Na última década, dúvidas sobre o argumento da força do vento como explicação para os voos dos aracnídeos cresceram conforme foram observadas aranhas praticando balonismo mesmo quando os ventos não estavam fortes o suficiente para erguê-las por alguns poucos metros, quem dirá alguns quilômetros. Os animais também podem alcançar grandes altitudes — às vezes de até cinco quilômetros sobre a superfície da Terra — o que seria difícil de conseguir unicamente com as correntes térmicas.

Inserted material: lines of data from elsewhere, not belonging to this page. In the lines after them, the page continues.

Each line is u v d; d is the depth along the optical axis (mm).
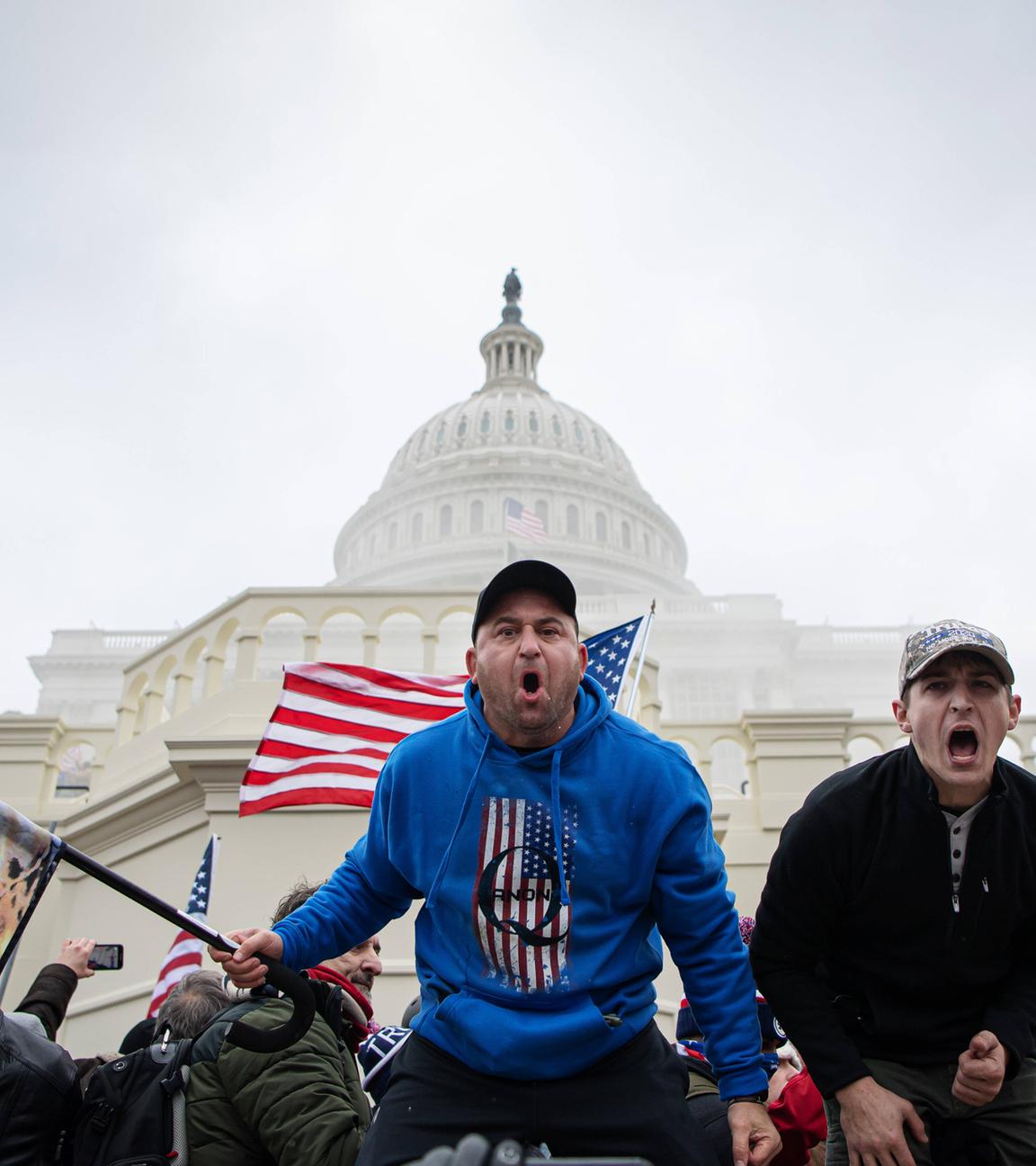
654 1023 2865
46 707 60969
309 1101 2986
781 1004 3119
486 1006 2660
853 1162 2896
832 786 3156
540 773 2871
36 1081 2967
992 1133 2998
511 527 38156
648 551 81125
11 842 2406
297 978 2775
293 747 7887
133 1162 2898
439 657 47781
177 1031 3273
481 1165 1318
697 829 2895
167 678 11469
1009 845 2992
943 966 3031
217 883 8438
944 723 2922
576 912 2729
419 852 2900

Em 2013, Peter Gorhan, físico da Universidade do Havaí, calculou que seria teoricamente possível que as aranhas utilizassem suas teias para conduzir eletricidade estática para voar, porém, a equipe de Morley foi a primeira a confirmar isso em laboratório.

Morley e sua equipe colocaram aranhas da família Linyphiid em um campo elétrico controlado em laboratório com cargas semelhantes às da atmosfera terrestre, a fim de que pudessem observar diretamente o impacto da eletricidade no voo dos aracnídeos. As aranhas subiam pelo ar quando os campos elétricos estiveram presentes, e desciam quando a equipe os desativava, demonstrando uma correlação evidente entre as forças eletrostáticas e a capacidade de balonagem.

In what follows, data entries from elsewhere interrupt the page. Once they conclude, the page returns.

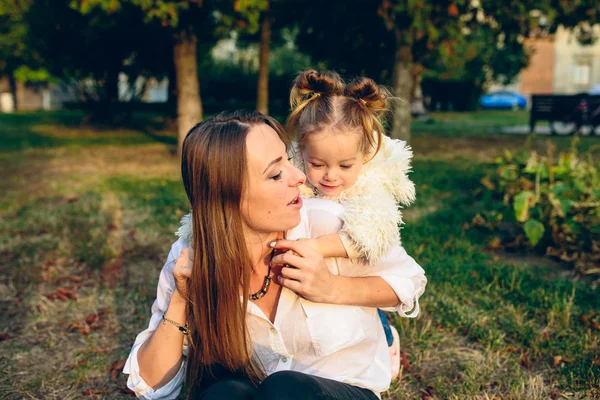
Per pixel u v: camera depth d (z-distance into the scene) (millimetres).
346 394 1696
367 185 1984
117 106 18859
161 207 6383
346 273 1801
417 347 3182
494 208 5172
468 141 13234
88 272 4441
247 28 8906
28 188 7730
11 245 5098
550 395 2715
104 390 2848
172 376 1849
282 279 1671
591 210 4578
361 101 1988
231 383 1694
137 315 3660
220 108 25219
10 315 3711
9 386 2885
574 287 3852
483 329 3311
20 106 32156
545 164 5562
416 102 22016
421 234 5145
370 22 11203
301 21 12797
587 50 37375
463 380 2859
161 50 16141
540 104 14711
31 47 16344
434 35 8414
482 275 4133
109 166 9719
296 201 1728
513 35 10211
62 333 3457
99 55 16672
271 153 1637
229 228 1647
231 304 1698
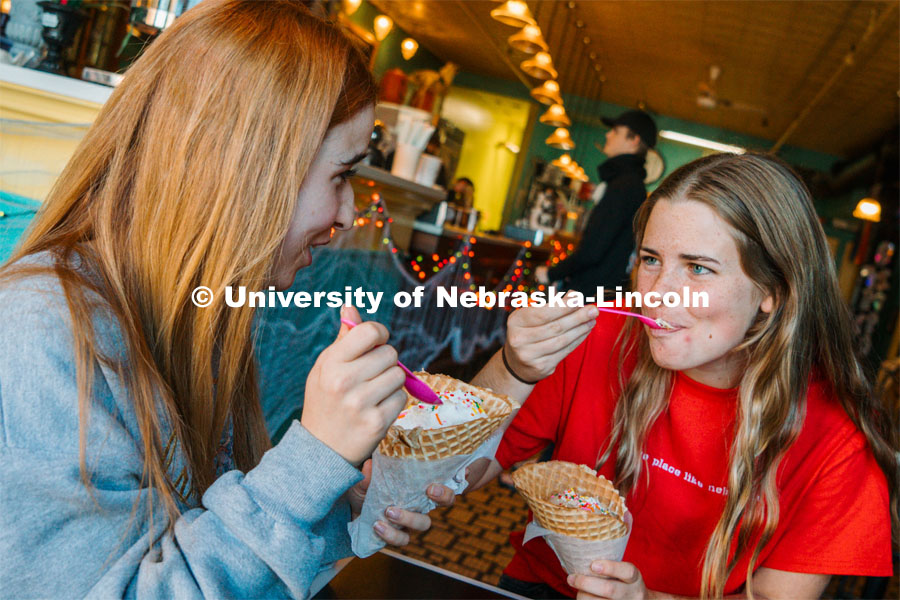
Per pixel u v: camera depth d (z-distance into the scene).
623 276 3.47
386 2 6.55
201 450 0.75
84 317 0.61
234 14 0.70
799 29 5.26
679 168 1.05
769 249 0.97
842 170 8.91
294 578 0.58
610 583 0.88
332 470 0.60
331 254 2.88
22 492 0.55
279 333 2.48
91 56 2.10
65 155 1.82
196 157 0.67
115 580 0.56
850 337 1.08
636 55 6.98
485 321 6.05
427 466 0.87
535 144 9.17
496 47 7.18
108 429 0.60
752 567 1.00
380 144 3.29
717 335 0.99
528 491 0.98
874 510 0.99
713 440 1.09
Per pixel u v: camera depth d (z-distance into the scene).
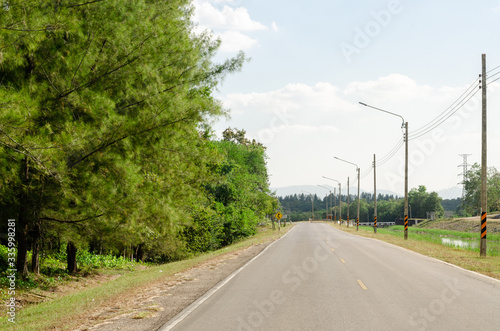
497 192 138.12
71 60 11.91
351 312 8.59
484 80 22.20
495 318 8.01
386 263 17.77
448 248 27.28
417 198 175.88
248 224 50.78
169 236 27.97
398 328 7.35
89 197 11.98
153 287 12.70
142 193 13.68
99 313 9.11
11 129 9.71
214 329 7.48
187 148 15.59
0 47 9.42
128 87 13.02
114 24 12.43
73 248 18.66
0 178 10.55
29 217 12.90
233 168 51.00
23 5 9.51
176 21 16.17
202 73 17.00
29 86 11.16
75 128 11.38
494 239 46.84
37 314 9.82
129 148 12.11
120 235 14.33
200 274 15.45
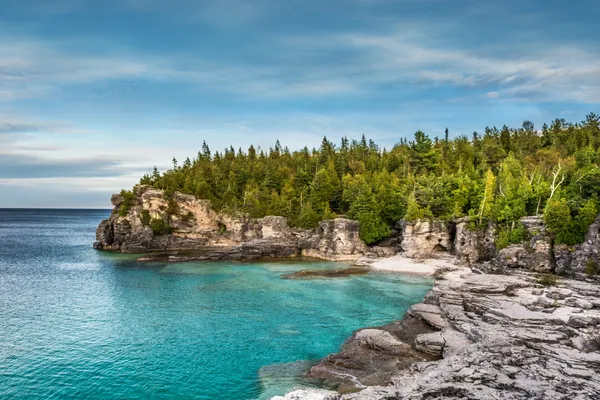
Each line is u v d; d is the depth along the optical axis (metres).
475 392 28.48
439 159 147.12
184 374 37.75
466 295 55.34
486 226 91.62
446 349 39.22
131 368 39.03
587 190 79.62
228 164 174.50
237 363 40.00
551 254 73.94
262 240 113.75
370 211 111.00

O vento também tem um papel importante nas viagens das aranhas, contudo, o artigo estabelece que os lançamentos rápidos, mesmo com climas calmos, podem ser explicados por uma teia de aranha condutora de eletricidade, como a das lagartas e de ácaros produtores de teias, o que pode explicar melhor as viagens incríveis e a distribuição global desses pequenos voadores.

Quase dois séculos depois das observações de Darwin sobre a repulsão dos fios das teias, seu palpite sobre aranhas voadoras movidas a eletricidade se mostrou correto.